Britain is sending troops and warships to West Africa to help its citizens who may need to evacuate Sierra Leone. The force, to be based in Dakar, Senegal, includes 700-800 members of a paratroop battalion.

Some diplomats said Britain might consider a rapid reaction force to rescue the peacekeepers, and were keeping troops in Senegal on standby. But Britain and the US had declined previously to participate in such a force.

The envoys, however, said the UN wanted Britain, the former colonial power, to send 200 military personnel to guard the main airport at Lungi as well as UN headquarters.

Yesterday Brig Gen Mohammed Garba, the UN deputy force commander, travelled by helicopter with some journalists to a series of towns in the interior about 80 kms northeast of the town of Lunsar. The spokesman said there was no fighting nor signs of violence.

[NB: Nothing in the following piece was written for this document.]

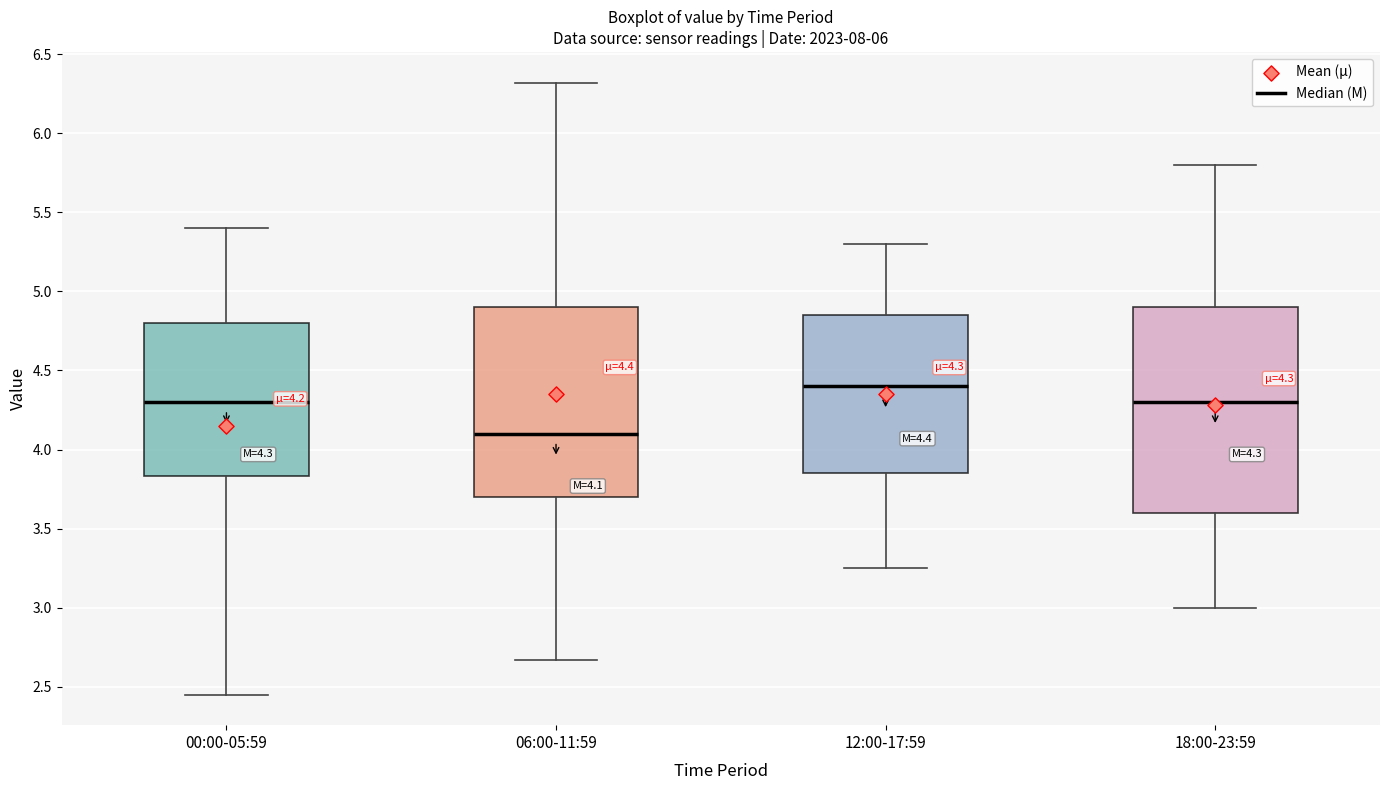

Comparing the boxes themselves (not the whiskers), which one is the tallest?

18:00-23:59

The rebels had moved towards Freetown on Saturday after hearing reports their leader, Mr Foday Sankoh, was under house arrest following the presence of UN soldiers who surrounded his home in Freetown.

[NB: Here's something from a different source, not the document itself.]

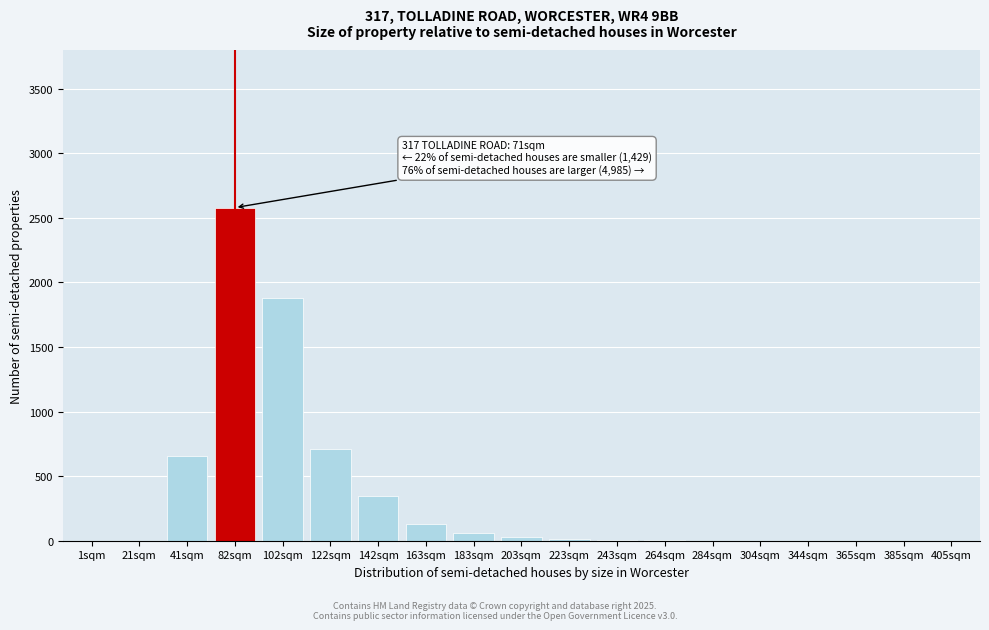

What is the maximum value shown in the chart?

2580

But they stopped in Masiaka, about 60 kms from Freetown after exchanges of fire on Saturday with Nigerian UN soldiers in the crossroads town of Rogberi, east of Masiaka. There were no reports of fighting yesterday. Confusion abounded late on Saturday when UN military headquarters in Freetown said the rebels were moving toward the capital, using human shields, after fighting with UN peacekeepers in the interior. But later the United Nations said the rebels were not as close to Freetown as they had thought.

"There was a failure of communications link with the UN troops in Masiaka as well as Hastings, leading the United Nations to assume the RUF had overrun both places and were on the outskirts of Freetown," the spokesman said. Hastings is only 20 km from the city centre.

Why the peacekeepers were taken as hostages is unclear. The immediate spark was a dispute over some RUF members turning over their weapons to a UN camp as they are required to do under last summer's peace agreement.